**Activity:** A copy is needed of each line in the records that has the word "Valle".

Stored entries:
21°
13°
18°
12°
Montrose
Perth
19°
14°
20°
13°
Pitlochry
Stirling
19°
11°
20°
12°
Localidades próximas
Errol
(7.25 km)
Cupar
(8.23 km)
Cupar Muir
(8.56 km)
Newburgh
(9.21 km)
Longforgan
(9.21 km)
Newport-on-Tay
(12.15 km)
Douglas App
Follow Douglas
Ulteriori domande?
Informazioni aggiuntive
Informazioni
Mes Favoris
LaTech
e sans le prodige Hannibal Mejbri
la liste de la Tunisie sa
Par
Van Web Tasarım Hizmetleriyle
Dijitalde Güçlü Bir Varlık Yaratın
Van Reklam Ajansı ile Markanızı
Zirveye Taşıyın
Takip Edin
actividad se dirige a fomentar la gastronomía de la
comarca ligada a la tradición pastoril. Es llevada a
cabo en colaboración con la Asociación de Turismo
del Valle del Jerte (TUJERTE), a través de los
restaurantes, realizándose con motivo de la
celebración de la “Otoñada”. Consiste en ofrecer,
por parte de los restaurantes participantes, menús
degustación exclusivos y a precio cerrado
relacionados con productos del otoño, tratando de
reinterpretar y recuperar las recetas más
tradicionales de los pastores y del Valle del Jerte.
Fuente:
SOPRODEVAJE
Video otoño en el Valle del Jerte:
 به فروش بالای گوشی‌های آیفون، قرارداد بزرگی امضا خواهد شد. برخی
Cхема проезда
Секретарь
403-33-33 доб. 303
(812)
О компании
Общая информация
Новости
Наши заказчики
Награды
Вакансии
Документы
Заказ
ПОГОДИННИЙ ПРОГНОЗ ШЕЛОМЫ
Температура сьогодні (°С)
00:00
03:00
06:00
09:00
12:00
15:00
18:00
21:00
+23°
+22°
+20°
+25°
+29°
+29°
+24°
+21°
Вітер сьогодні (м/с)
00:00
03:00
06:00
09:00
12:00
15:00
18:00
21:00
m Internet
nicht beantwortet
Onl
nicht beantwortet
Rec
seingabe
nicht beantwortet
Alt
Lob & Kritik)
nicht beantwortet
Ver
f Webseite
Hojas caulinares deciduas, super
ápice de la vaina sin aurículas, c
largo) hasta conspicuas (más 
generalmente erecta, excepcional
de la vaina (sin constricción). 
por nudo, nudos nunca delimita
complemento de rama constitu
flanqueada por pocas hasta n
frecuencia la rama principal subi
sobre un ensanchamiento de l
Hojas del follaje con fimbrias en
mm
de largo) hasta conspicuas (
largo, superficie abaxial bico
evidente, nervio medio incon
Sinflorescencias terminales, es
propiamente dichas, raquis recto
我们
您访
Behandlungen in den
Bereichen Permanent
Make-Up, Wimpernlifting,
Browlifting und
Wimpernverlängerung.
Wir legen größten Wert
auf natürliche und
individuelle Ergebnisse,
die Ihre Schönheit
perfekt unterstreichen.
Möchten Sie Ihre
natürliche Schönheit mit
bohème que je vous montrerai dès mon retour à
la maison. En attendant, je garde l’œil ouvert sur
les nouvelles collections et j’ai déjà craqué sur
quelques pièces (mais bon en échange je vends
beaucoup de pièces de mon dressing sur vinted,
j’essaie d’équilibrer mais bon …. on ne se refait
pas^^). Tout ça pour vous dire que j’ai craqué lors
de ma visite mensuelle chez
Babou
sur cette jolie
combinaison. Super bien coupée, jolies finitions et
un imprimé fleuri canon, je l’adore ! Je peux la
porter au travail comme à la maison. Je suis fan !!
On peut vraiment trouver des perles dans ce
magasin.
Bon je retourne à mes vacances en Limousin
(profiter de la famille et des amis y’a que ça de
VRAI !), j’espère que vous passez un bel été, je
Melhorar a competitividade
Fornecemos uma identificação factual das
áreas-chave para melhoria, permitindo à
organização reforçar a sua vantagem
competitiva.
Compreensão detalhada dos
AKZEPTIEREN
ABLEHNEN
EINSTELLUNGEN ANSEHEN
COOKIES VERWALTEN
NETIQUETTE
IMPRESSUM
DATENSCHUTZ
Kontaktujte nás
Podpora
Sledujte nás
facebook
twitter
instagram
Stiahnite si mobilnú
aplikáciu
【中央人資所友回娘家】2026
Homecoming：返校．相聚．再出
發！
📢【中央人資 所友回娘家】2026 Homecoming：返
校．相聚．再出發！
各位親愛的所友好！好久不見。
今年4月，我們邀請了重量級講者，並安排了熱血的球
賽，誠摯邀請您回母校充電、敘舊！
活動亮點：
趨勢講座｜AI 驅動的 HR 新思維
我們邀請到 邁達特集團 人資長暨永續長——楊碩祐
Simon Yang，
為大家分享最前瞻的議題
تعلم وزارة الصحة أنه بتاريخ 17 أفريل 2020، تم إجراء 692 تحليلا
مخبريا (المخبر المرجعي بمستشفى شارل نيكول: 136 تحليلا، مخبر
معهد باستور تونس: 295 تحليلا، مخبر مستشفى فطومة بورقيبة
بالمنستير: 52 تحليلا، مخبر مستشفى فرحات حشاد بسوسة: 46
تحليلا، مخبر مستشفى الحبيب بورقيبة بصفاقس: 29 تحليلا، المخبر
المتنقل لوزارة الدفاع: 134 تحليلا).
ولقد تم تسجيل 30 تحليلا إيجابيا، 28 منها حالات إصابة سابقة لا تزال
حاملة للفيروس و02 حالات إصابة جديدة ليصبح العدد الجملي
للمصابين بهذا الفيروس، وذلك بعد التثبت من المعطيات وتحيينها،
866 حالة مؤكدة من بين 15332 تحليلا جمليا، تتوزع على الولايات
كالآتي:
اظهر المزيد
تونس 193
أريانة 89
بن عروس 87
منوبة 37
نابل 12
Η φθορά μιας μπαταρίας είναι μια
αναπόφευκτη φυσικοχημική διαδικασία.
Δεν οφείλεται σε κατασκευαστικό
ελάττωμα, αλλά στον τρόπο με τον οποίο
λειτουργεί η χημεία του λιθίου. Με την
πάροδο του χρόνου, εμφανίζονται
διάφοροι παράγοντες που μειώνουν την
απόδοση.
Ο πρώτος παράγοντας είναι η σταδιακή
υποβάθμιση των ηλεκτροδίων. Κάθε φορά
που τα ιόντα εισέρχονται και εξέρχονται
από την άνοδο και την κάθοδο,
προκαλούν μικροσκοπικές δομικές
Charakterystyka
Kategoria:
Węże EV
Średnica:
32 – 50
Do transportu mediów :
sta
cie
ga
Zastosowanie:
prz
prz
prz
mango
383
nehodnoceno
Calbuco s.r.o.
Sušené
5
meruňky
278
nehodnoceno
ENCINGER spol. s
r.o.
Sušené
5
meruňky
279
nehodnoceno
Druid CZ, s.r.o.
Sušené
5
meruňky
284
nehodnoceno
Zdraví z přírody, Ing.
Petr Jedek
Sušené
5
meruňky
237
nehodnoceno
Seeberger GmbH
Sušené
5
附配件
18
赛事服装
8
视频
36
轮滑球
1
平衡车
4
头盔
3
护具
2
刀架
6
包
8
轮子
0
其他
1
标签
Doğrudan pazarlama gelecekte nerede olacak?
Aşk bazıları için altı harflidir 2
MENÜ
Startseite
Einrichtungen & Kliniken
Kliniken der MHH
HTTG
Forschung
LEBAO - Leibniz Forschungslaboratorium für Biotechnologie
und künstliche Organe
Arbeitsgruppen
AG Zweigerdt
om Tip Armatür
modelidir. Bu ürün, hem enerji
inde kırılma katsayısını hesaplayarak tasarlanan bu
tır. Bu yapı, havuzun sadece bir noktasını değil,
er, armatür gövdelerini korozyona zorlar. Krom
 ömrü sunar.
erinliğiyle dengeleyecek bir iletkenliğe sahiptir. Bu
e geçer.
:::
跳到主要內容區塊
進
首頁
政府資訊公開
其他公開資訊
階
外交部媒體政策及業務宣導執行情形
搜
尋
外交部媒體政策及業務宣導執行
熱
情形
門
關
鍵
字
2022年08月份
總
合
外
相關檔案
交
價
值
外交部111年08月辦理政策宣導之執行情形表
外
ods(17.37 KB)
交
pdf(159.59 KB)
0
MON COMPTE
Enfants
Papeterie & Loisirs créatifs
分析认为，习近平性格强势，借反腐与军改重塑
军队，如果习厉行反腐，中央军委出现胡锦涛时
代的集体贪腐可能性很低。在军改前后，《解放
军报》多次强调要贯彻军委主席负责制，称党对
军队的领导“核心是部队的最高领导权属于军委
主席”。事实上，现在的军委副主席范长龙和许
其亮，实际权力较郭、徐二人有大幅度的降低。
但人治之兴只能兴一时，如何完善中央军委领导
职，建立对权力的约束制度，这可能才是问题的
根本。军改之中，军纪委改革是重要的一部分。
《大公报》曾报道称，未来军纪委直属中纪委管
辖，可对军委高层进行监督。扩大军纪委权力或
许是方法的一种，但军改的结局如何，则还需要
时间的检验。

**Answer for the task:**
del Valle del Jerte (TUJERTE), a través de los
tradicionales de los pastores y del Valle del Jerte.
Video otoño en el Valle del Jerte:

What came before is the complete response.